The human mind had an amazing capacity to rationalize away the unacceptable.

This brought his conversation with Dave back because, the way Sam had blamed something else inside him for the desire to just kill Mitzy and be done with it, was exactly what the instructor had been talking about. How Sam rationalized his emotions so that he didn't have to admit to them. Except that, in this instance, he would've been the one to kill little Mitzy. Not Dark Sam, his evil alter-ego created by Azazel and nurtured by Ruby. Sam Winchester who was supposed to be one of the good guys.
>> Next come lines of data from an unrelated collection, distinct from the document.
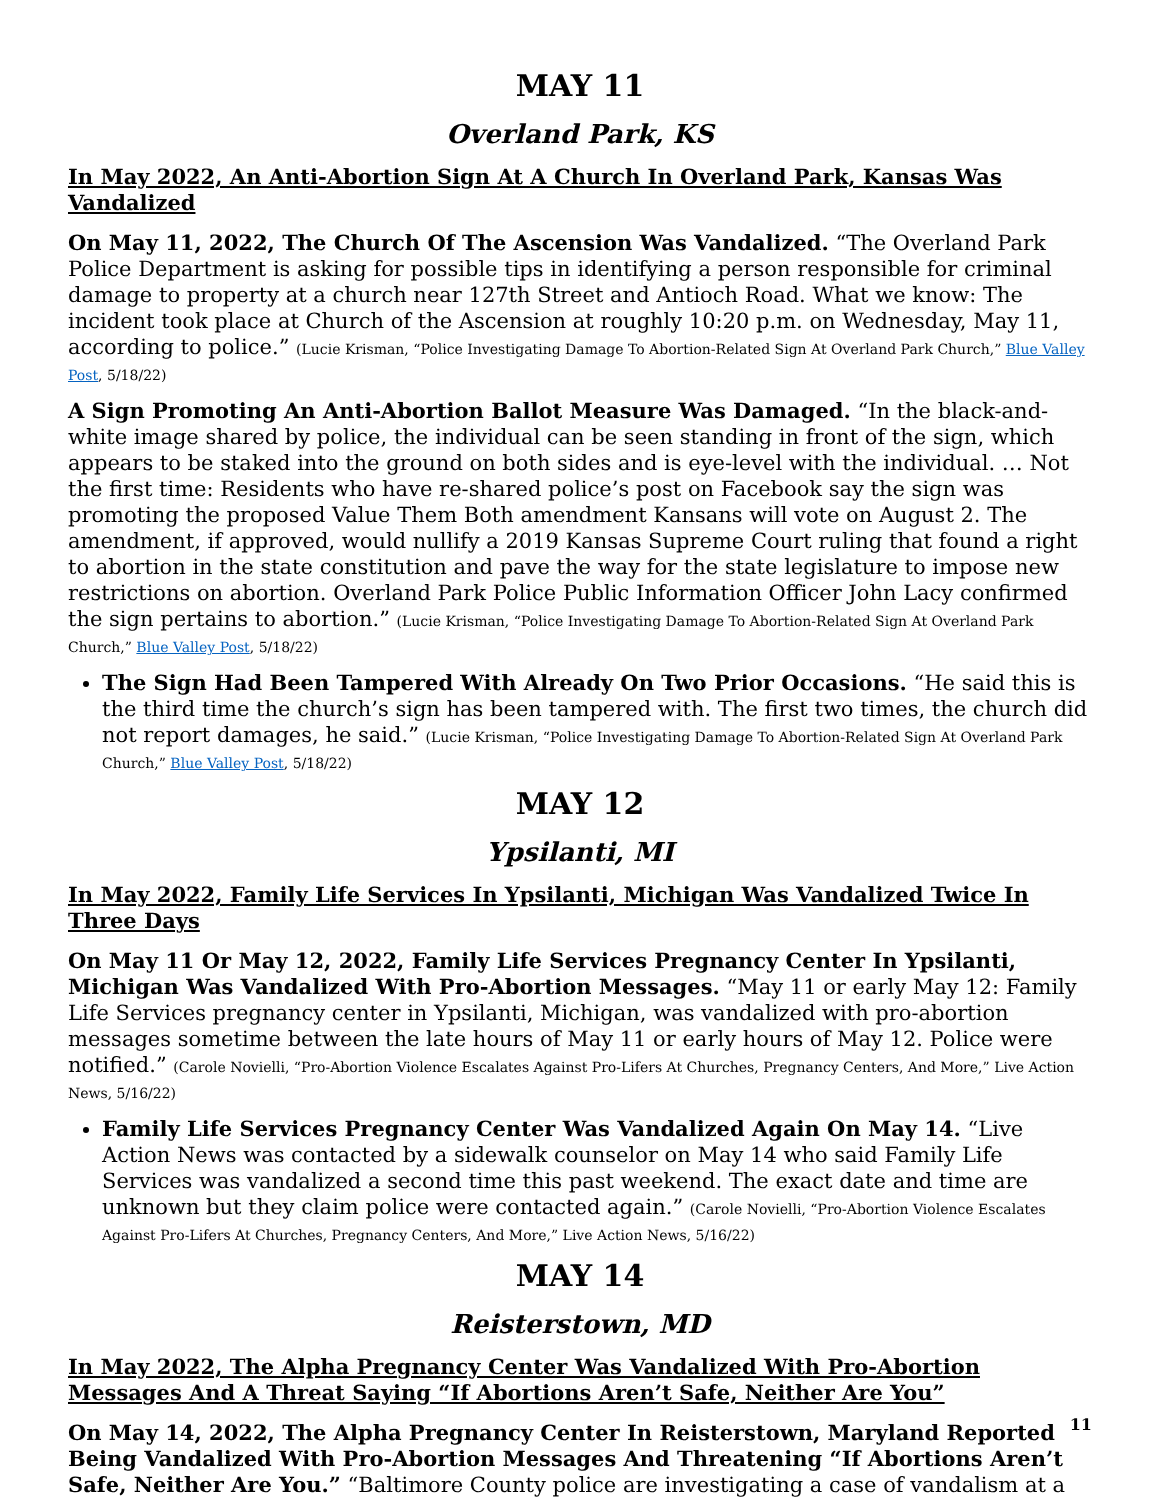MAY 11
Overland Park, KS
In May 2022, An Anti-Abortion Sign At A Church In Overland Park, Kansas Was Vandalized
On May 11, 2022, The Church Of The Ascension Was Vandalized. “The Overland Park Police Department is asking for possible tips in identifying a person responsible for criminal damage to property at a church near 127th Street and Antioch Road. What we know: The incident took place at Church of the Ascension at roughly 10:20 p.m. on Wednesday, May 11, according to police.” (Lucie Krisman, “Police Investigating Damage To Abortion-Related Sign At Overland Park Church,” Blue Valley Post, 5/18/22)
A Sign Promoting An Anti-Abortion Ballot Measure Was Damaged. “In the black-and-white image shared by police, the individual can be seen standing in front of the sign, which appears to be staked into the ground on both sides and is eye-level with the individual. … Not the first time: Residents who have re-shared police’s post on Facebook say the sign was promoting the proposed Value Them Both amendment Kansans will vote on August 2. The amendment, if approved, would nullify a 2019 Kansas Supreme Court ruling that found a right to abortion in the state constitution and pave the way for the state legislature to impose new restrictions on abortion. Overland Park Police Public Information Officer John Lacy confirmed the sign pertains to abortion.” (Lucie Krisman, “Police Investigating Damage To Abortion-Related Sign At Overland Park Church,” Blue Valley Post, 5/18/22)
The Sign Had Been Tampered With Already On Two Prior Occasions. “He said this is the third time the church’s sign has been tampered with. The first two times, the church did not report damages, he said.” (Lucie Krisman, “Police Investigating Damage To Abortion-Related Sign At Overland Park Church,” Blue Valley Post, 5/18/22)
MAY 12
Ypsilanti, MI
In May 2022, Family Life Services In Ypsilanti, Michigan Was Vandalized Twice In Three Days
On May 11 Or May 12, 2022, Family Life Services Pregnancy Center In Ypsilanti, Michigan Was Vandalized With Pro-Abortion Messages. “May 11 or early May 12: Family Life Services pregnancy center in Ypsilanti, Michigan, was vandalized with pro-abortion messages sometime between the late hours of May 11 or early hours of May 12. Police were notified.” (Carole Novielli, “Pro-Abortion Violence Escalates Against Pro-Lifers At Churches, Pregnancy Centers, And More,” Live Action News, 5/16/22)
Family Life Services Pregnancy Center Was Vandalized Again On May 14. “Live Action News was contacted by a sidewalk counselor on May 14 who said Family Life Services was vandalized a second time this past weekend. The exact date and time are unknown but they claim police were contacted again.” (Carole Novielli, “Pro-Abortion Violence Escalates Against Pro-Lifers At Churches, Pregnancy Centers, And More,” Live Action News, 5/16/22)
MAY 14
Reisterstown, MD
In May 2022, The Alpha Pregnancy Center Was Vandalized With Pro-Abortion Messages And A Threat Saying “If Abortions Aren’t Safe, Neither Are You”
On May 14, 2022, The Alpha Pregnancy Center In Reisterstown, Maryland Reported Being Vandalized With Pro-Abortion Messages And Threatening “If Abortions Aren’t Safe, Neither Are You.” “Baltimore County police are investigating a case of vandalism at a
11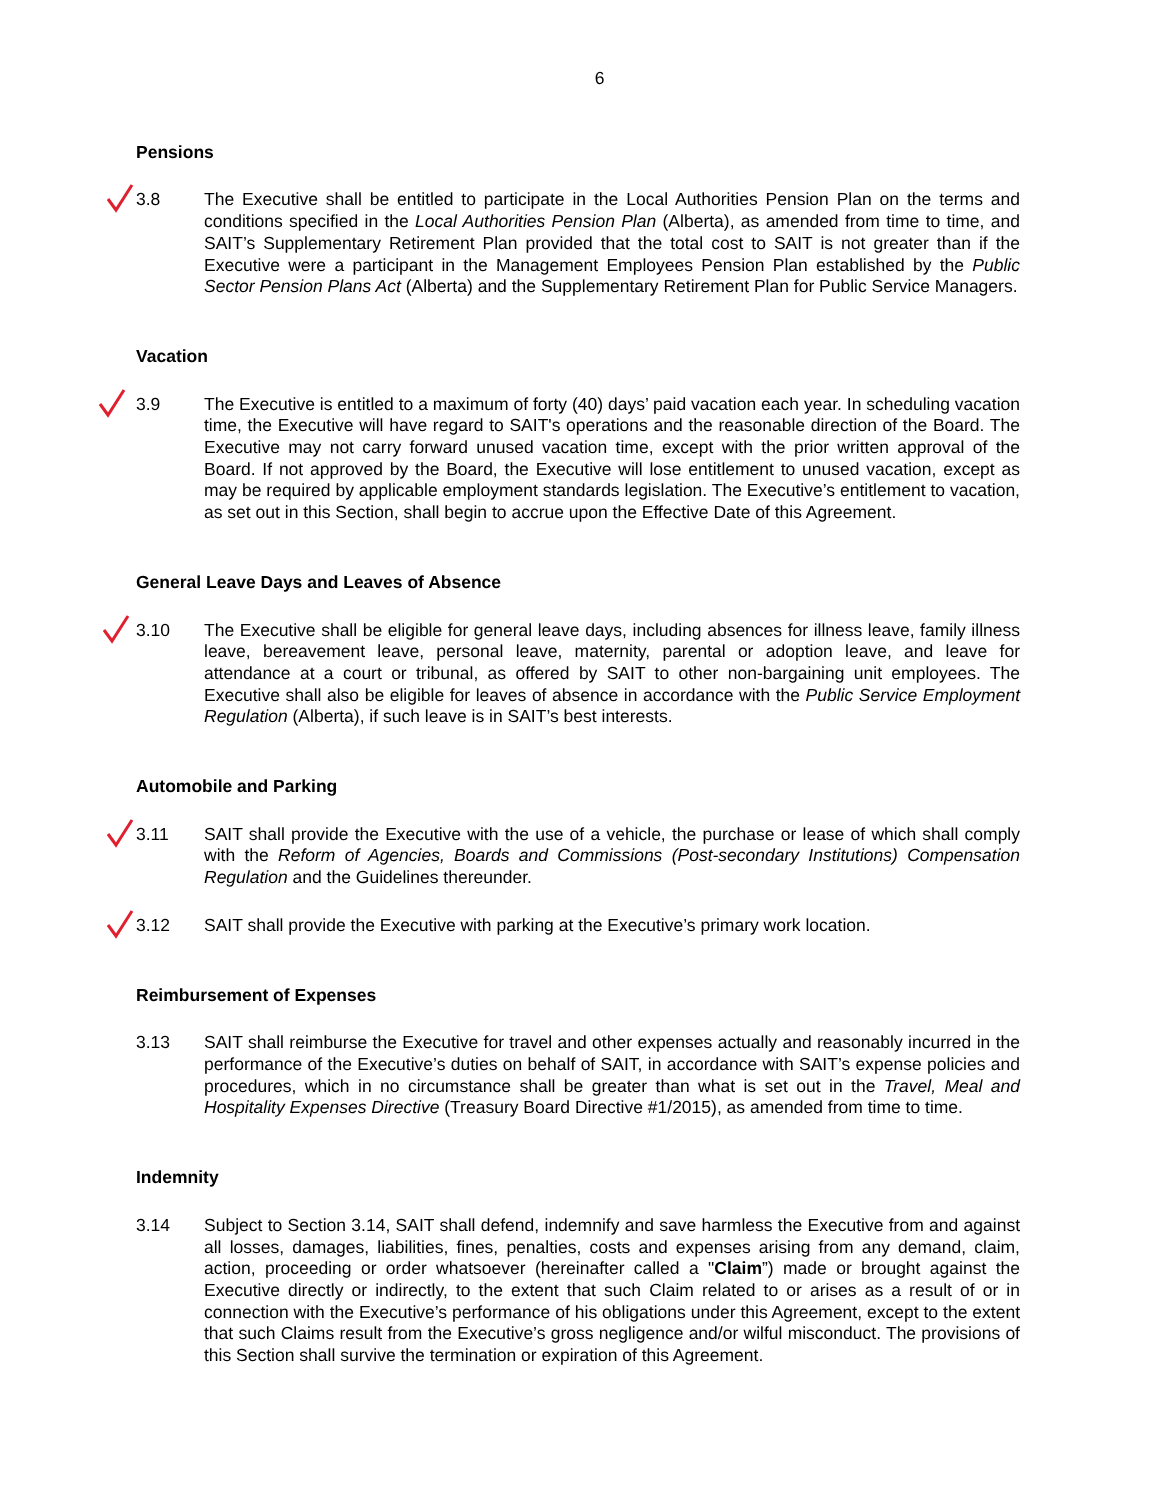6
Pensions
3.8 The Executive shall be entitled to participate in the Local Authorities Pension Plan on the terms and conditions specified in the Local Authorities Pension Plan (Alberta), as amended from time to time, and SAIT’s Supplementary Retirement Plan provided that the total cost to SAIT is not greater than if the Executive were a participant in the Management Employees Pension Plan established by the Public Sector Pension Plans Act (Alberta) and the Supplementary Retirement Plan for Public Service Managers.
Vacation
3.9 The Executive is entitled to a maximum of forty (40) days’ paid vacation each year. In scheduling vacation time, the Executive will have regard to SAIT's operations and the reasonable direction of the Board. The Executive may not carry forward unused vacation time, except with the prior written approval of the Board. If not approved by the Board, the Executive will lose entitlement to unused vacation, except as may be required by applicable employment standards legislation. The Executive’s entitlement to vacation, as set out in this Section, shall begin to accrue upon the Effective Date of this Agreement.
General Leave Days and Leaves of Absence
3.10 The Executive shall be eligible for general leave days, including absences for illness leave, family illness leave, bereavement leave, personal leave, maternity, parental or adoption leave, and leave for attendance at a court or tribunal, as offered by SAIT to other non-bargaining unit employees. The Executive shall also be eligible for leaves of absence in accordance with the Public Service Employment Regulation (Alberta), if such leave is in SAIT’s best interests.
Automobile and Parking
3.11 SAIT shall provide the Executive with the use of a vehicle, the purchase or lease of which shall comply with the Reform of Agencies, Boards and Commissions (Post-secondary Institutions) Compensation Regulation and the Guidelines thereunder.
3.12 SAIT shall provide the Executive with parking at the Executive’s primary work location.
Reimbursement of Expenses
3.13 SAIT shall reimburse the Executive for travel and other expenses actually and reasonably incurred in the performance of the Executive’s duties on behalf of SAIT, in accordance with SAIT’s expense policies and procedures, which in no circumstance shall be greater than what is set out in the Travel, Meal and Hospitality Expenses Directive (Treasury Board Directive #1/2015), as amended from time to time.
Indemnity
3.14 Subject to Section 3.14, SAIT shall defend, indemnify and save harmless the Executive from and against all losses, damages, liabilities, fines, penalties, costs and expenses arising from any demand, claim, action, proceeding or order whatsoever (hereinafter called a "Claim”) made or brought against the Executive directly or indirectly, to the extent that such Claim related to or arises as a result of or in connection with the Executive’s performance of his obligations under this Agreement, except to the extent that such Claims result from the Executive’s gross negligence and/or wilful misconduct. The provisions of this Section shall survive the termination or expiration of this Agreement.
It was like he was a kid, standing next to the broken cookie jar and saying 'it wasn't me; I didn't do it'. As if saying it made it true...

All the hurtful, hateful, petty things he'd done in his life where he'd blamed somebody else...and there were lots he could think of starting with not calling Dean from Palo Alto to leaving him on that hotel floor while he ran off with Ruby to kill Lilith. Not his fault, they'd pushed him, made him, changed him... If they hadn't done/said 'X' then he wouldn't have done/said 'Y' so it was their fault that he was who, or what, he was today.

Except that he'd had choices...there were always choices, just like Dave had said. He'd also said that changing the 'not me' habit wasn't easy and, if this little episode was an example, the guy was right.

Shit...

He gave his temples a hard rub as if that would help him deal with the realization of just how hard this was going to be. He heard the boss calling his name and suddenly remembered the half-cleaned change room. He went back to finish his job and if the Serenity Prayer ran through his mind in time with the swishing of the toilet brush only he had to know.